Affettare i demoni
Nelle ultime settimane ho sentito nel giardino dell’asilo i bambini giocare incessantemente urlando i nomi Tanjiro e Nezuko: evidentemente impersonavano qualcuno che io non conoscevo. Dopo poco ho scoperto di essere tra gli ultimi in Giappone a ignorare una serie di animazione chiamata Kimetsu no Yaiba (Demon Slayer all’estero) che tradotto significa la lama del distruttore di demoni. Il fumetto da cui è tratta è di Koyoharu Gotōge ed è uscito nel 2016 ma la serie animata, è esplosa l’anno scorso e adesso i suoi personaggi sono ovunque: sui poster, sui prodotti in vendita, nei disegni dei bambini, nei travestimenti e perfino sulle mascherine anti-COVID. Un giorno uscendo dall’asilo ho visto una nonna che andava a prendere il suo nipotino dopo aver recuperato dalla scuola elementare la nipote maggiore che era vestita con un kimono e aveva un tubo verde in bocca. Ho chiesto “Nezuko?”, la bambina ha sorriso e la nonna ha detto “pinpon!” che in giapponese significa “risposta esatta!”.
Il fenomeno Kimetsu no Yaiba ha raggiunto dei livelli talmente esaltanti di diffusione che è stata coniata la parola kimetsunomics, un portmanteau tra il titolo del manga e “economics” (già esisteva la crasi Abenomics per indicare le misure economiche dell’ex primo ministro). Nelle sale cinematografiche è uscito il nuovo film dieci giorni fa e ha già fatto 10 miliardi di Yen, polverizzando il precedente record di incassi del film La città incantata di Hayao Miyazaki. Nei primi due giorni di proiezione al cinema ha avuto un pubblico di 3 milioni e 400 mila persone, circa il 3% della popolazione nazionale. A proposito, in Giappone le attività culturali come cinema e concerti stanno ripartendo inventandosi una nuova normalità.
Chiaramente mi sono messo a guardare la serie su Netflix ed ecco di che si tratta.

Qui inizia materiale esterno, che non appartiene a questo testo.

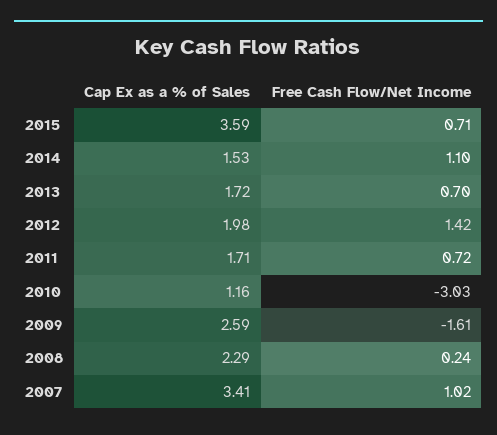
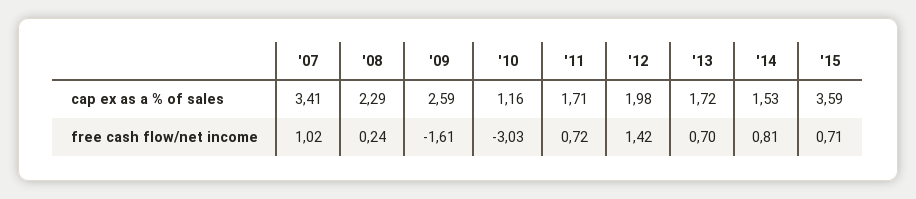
Free Cash Flow/Net Income, 2014: 1.1 -> 0.81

Tanjiro Kamado è un venditore ambulante di carbone nel Giappone di 100 anni fa e nella prima puntata (a circa 10 minuti dall’inizio quindi non penso di rendermi colpevole di spoileraggio) si trova di fronte la sua famiglia massacrata da un demone. Tanjiro e Nezuko, la sua sorella minore, iniziano così la loro avventura muovendosi in uno scenario un po’ fiabesco, un po’ nostalgico e molto nipponico. Una cosa che mi diverte molto è vedere i disegnatori giapponesi che sguazzano in un mondo japonesque e ci giocano senza prendersi troppo sul serio. I materiali con cui è creato Kimetsu no Yaiba sono veracemente locali: la legna del bosco, la neve, il bambù, la stoffa dei kimono, l’acciaio delle spade, il sangue e il carbone (materiale che condivide con il protagonista Tanjiro il carattere con cui è scritto. L’elemento che lo compone è quindi C nella tavola periodica). Tutta la natura è vista con occhi molto giapponesi: animali selvatici che diventano persone e viceversa, spiriti e forze soprannaturali da combattere o assecondare di volta in volta. Lo stesso concetto di demone fa parte della tradizione, anche se qui è potenziato dal fattore zombie che permette sviluppi imprevisti nella vicenda, spinta principalmente dall’amore fraterno e dalla forza di volontà dell’eroe Tanjiro che è fornito di un olfatto sviluppatissimo, quasi animale.
La serie è piuttosto truculenta e secondo me un po’ esagerata per dei bambini dell’asilo. E allora come fanno a conoscerla tutti? Ho indagato: a quanto pare circa tre bambini in tutto l’asilo hanno avuto dai genitori il permesso di guardarla e a quel punto si sono incaricati di raccontarla agli altri. Questi racconti di seconda mano hanno comunque reso i bambini invasati, hanno cominciato a inscenare gli episodi e cantano la canzone della sigla conoscendone a memoria le parole. In questo filone di racconti chiaramente fioriscono particolari e episodi aggiuntivi inventati, originali, come se si trattasse della fondazione di un’epopea classica. In queste settimane credo di aver testimoniato da vicino come funziona la nascita dei grandi cicli orali diventati poemi che hanno occupato l’immaginario dell’umanità: si comincia delineando la figura di un eroe, i suoi nemici, le sue imprese e poi la fantasia della gente si occuperà di creare un filone di storie del calibro dell’Odissea, il Rāmāyana, o l’epopea di Gilgameš.